CH.FILM

Loulou Suisse 2019 – 70min.

Critique du film

Dans la tête d’un schizophrène

Clélia Godel
Critique du film: Clélia Godel

Atteint de schizophrénie paranoïde, Nathan Hofstetter filme son quotidien et son entourage dans Loulou, son premier long-métrage documentaire et dernier volet d’un triptyque centré sur le milieu psychiatrique. Un projet intime et authentique aux allures expérimentales.

Diagnostiqué schizophrène paranoïde, Nathan Hofstetter va aujourd’hui beaucoup mieux, même si ce ne fut pas toujours le cas. A l’aide de sa caméra, le jeune réalisateur nous montre son quotidien. Il se place devant et derrière l’objectif, filme son entourage et sa famille. Aux anecdotes personnelles s’ajoutent les réflexions de ses amis et de ses proches de l’hôpital qui cherchent à mettre des mots sur des maux inexplicables. Une manière pour eux et surtout pour lui, de s’affirmer et de grandir.

Composé d’images tournées sur plus de huit ans, Loulou vient terminer un triptyque que Nathan Hofstetter a consacré au milieu psychiatrique. Atteint de schizophrénie, le cinéaste tente dans ce long-métrage de rendre concret des éléments qui semblent imperceptibles. Il l’explique d’ailleurs parfaitement dans une citation dont il s’attribue la paternité : « Les fous sont les explorateurs malchanceux de l’invisible ». Le documentaire se transforme alors en une démarche aux allures presque thérapeutiques et exutoires qui paraissait nécessaire pour le jeune homme.
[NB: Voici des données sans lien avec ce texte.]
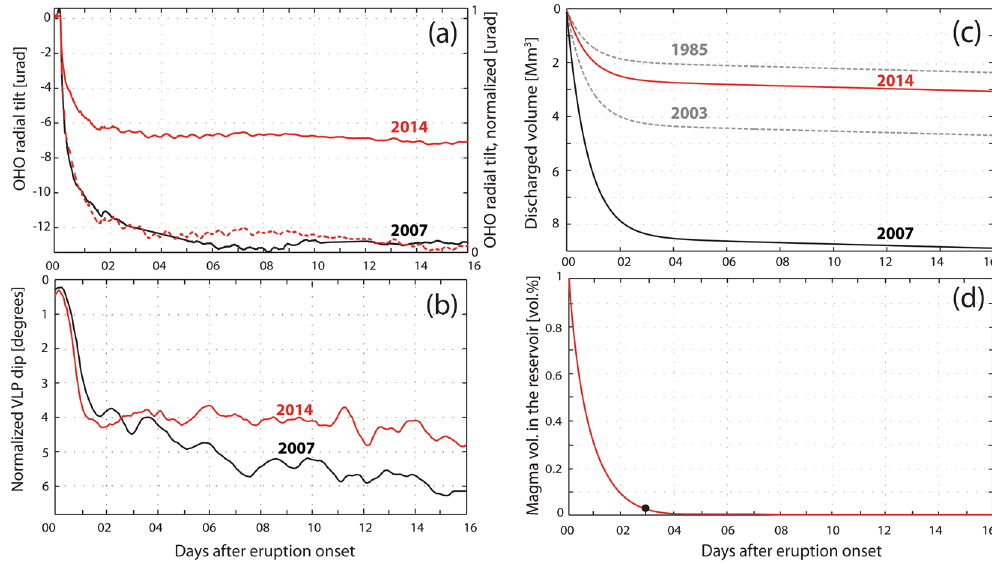
Figure 4. ( a ) Ground deformation during the 2007 (black) and 2014 (red) effusive eruptions, recorded by a borehole tiltmeter at the station OHO. The normalized ground deformation (dashed red for the 2014) is also shown. Tiltmeter locations are reported in Fig. 1. ( b ) The normalized VLP dip for the 2007 and 2014 eruptions. ( c ) Discharged volumes during the 2014 (red) and 2007 (black) eruptions. 1985 and 2003 trends are also shown (dashed gray) for comparison. ( d ) Percentage of the magma volume drained from the reservoir, modeled using equation (5). Despite the volume of magma considered, the model predicts that the drainage of the volume stored in the reservoir always follows the same exponential discharge trend. The largest decompression rate coincides with the inflection point (black dot) of the discharge trends, which indicates that 98% of the magma volume is drained out of the reservoir in the first 3 days of the effusive eruption (equation (10)).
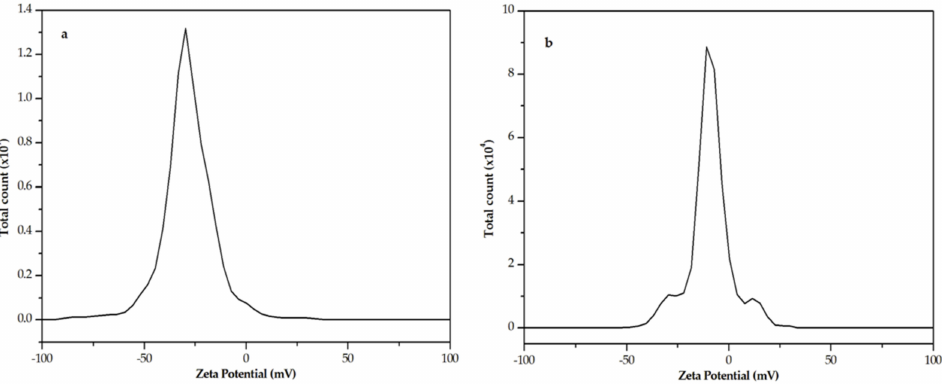
Figure 3. Zeta Potential of HGAm ( a ) and GAm ( b ) in water.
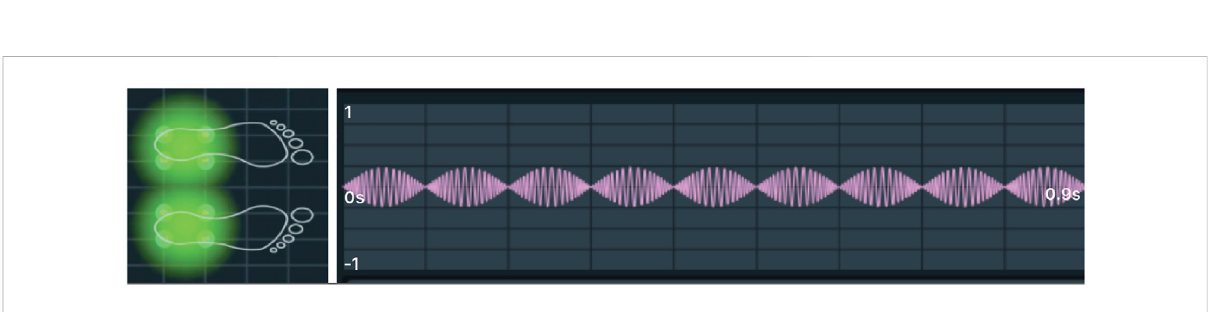
FIGURE 6 Vibrotactile jumping sensations: A 5 Hz sine wave was superimposed with a 200 Hz sine wave that has a 10 Hz FM (from Syntacts).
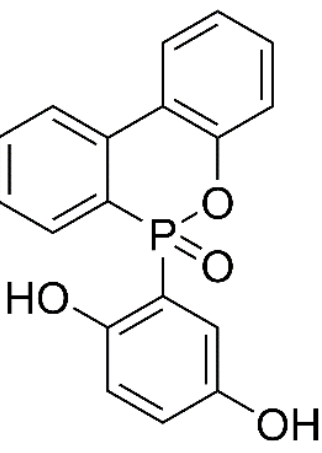
Figure 1. The Structural Formula for DOPO-HQ(DQ).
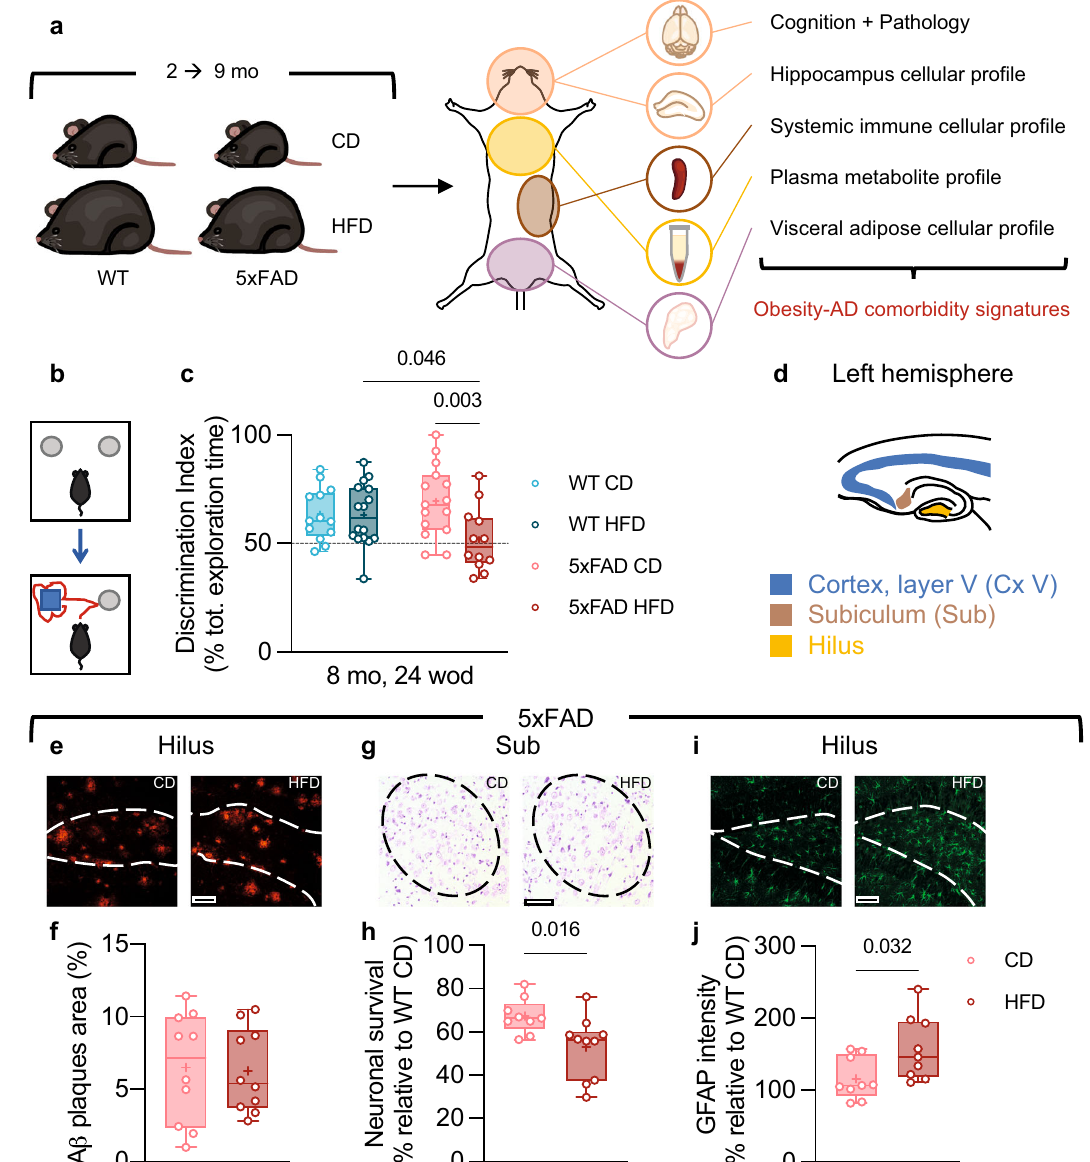
Fig. 1 | High-fatdietaccelerateddisease manifestations relative to controldiet in 5xFADmice. a Overview of the experimentalstrategy. a , c Reductioninnovelty discrimination in HFD-fed 5xFAD mice. Evaluation of cognition with the NOR test ( b ) at 8 mo, 24 weeks of diet (wod; c ). Mice from two independent experiments, sample n : WT CD=13, WT HFD=16, 5xFAD CD=15, 5xFAD HFD=12. Statistical analyses: two-way ANOVA followed by Fisher ’ s LSD post hoc test. d , Brain regions analyzedforhistopathology. e , f AssessmentofA β plaquesloadinthehippocampal hilus of 5xFAD mice. g , h Neuronal survival in the subiculum (Sub) of 5xFAD mice. i , j ,Glial fi brillaryacidicprotein(GFAP)-immunoreactivityinthehippocampalhilus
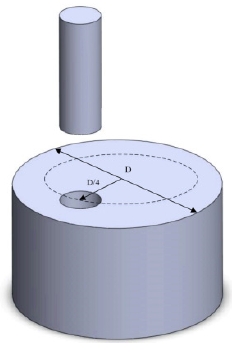
Figure 2. Original microstructure of TC10 alloy bars.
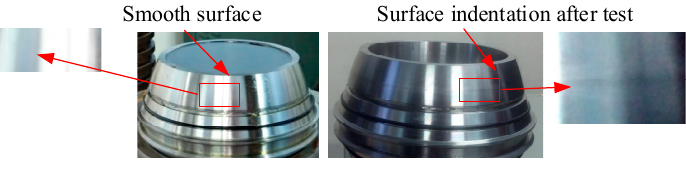
Figure 11. Indentations comparison. Table 2. Comparison of the sealing width of the experimental and analytical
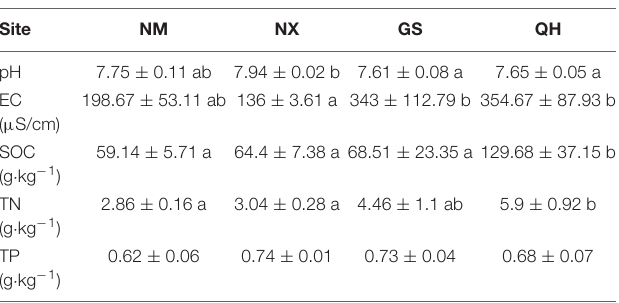
TABLE 1 | Summary of soil characteristics recorded of the study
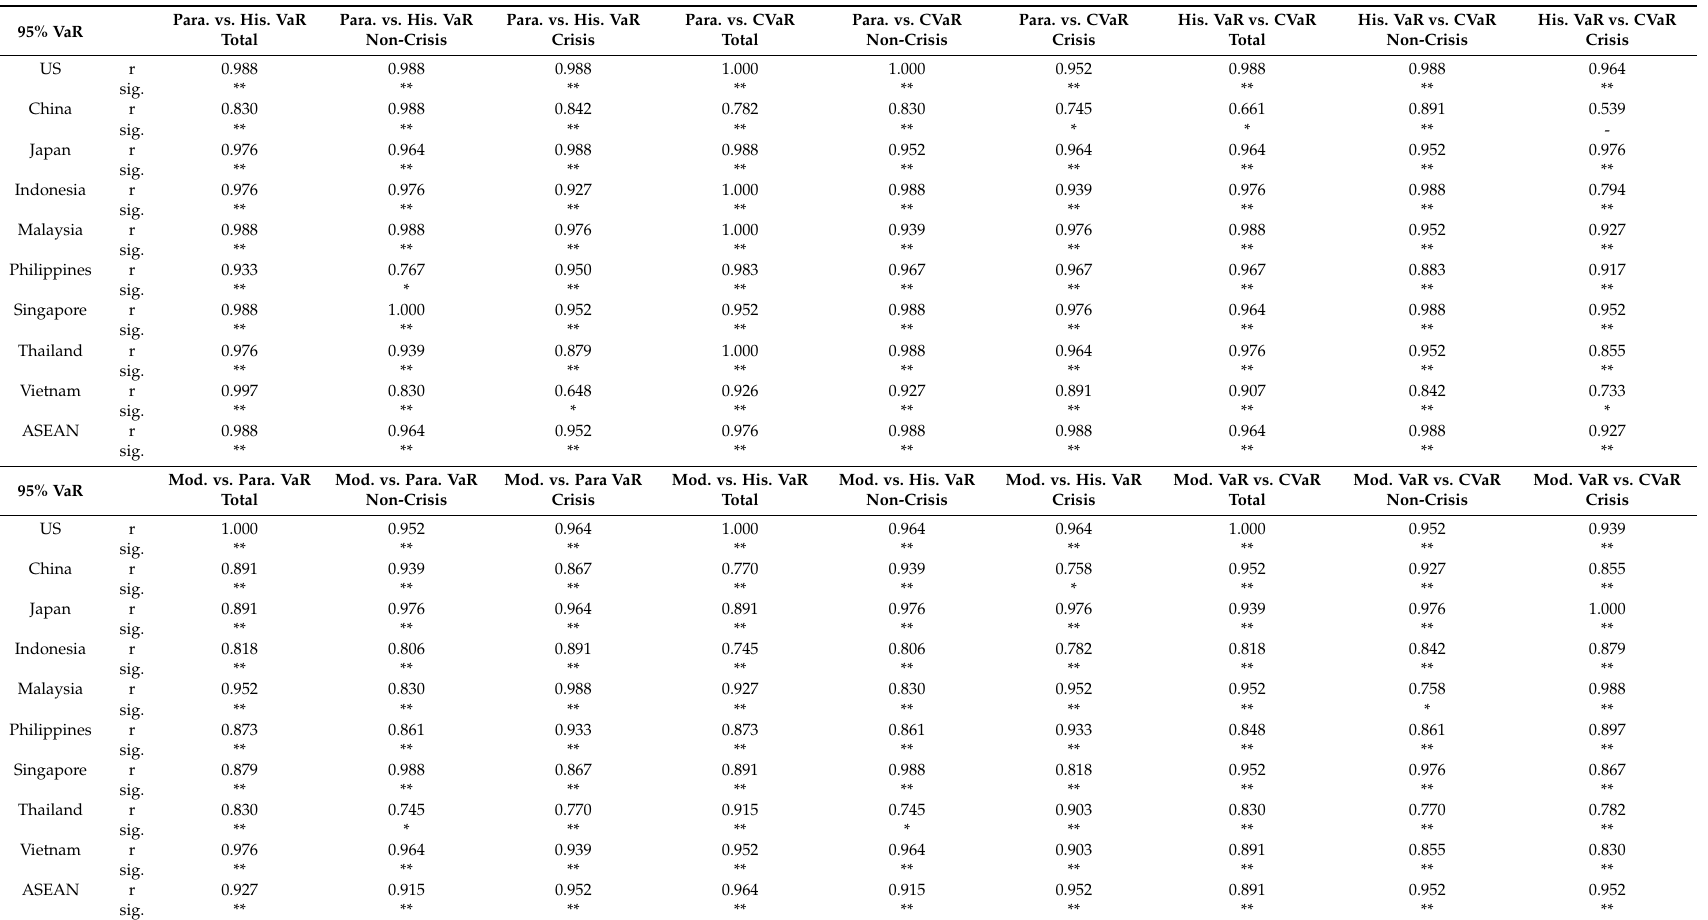
Table 2. Ranking correlation of industries between different metrics 95%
Une chose est certaine, Nathan Hofstetter aime les images et souhaite avant tout capturer des moments simples, sans aucune fioriture. Les interviews qu’il mène débordent également de spontanéité. On ne peut qu’admirer le naturel dont font preuve les différents protagonistes lorsqu’ils se retrouvent face à la caméra de leur ami. Le long-métrage prend même une tournure particulièrement émouvante quand Nathan Hofstetter évoque sa mère et la filme en train d’entonner un air de Carmen, probablement une des plus belles scènes du film.

Malgré tout, le projet reste extrêmement personnel et il est souvent difficile d’y adhérer entièrement. Le réalisateur a beau capturer ces instants dans lesquels il a ressenti une certaine énergie, on frôle parfois le film expérimental qui manque d’une réelle structure et d’une forme d’homogénéité. En plus de s’éparpiller visuellement, le cinéaste s’attarde parfois longuement sur des détails qui ne semblent faire sens que pour lui, laissant alors le spectateur de côté. De la même manière, des brides de discussions, pourtant intéressantes, auraient mérité qu’on les développe ou tout simplement qu’on les contextualise davantage.

En bref !

Né d’une démarche très personnelle, Loulou propose des moments authentiques et sans filtre dans lesquels Nathan Hofstetter y trouve une forme d’exutoire. Indéniablement honnête, le documentaire peine toutefois à inclure totalement le spectateur qui se retrouve un peu perdu devant les compositions du jeune cinéaste.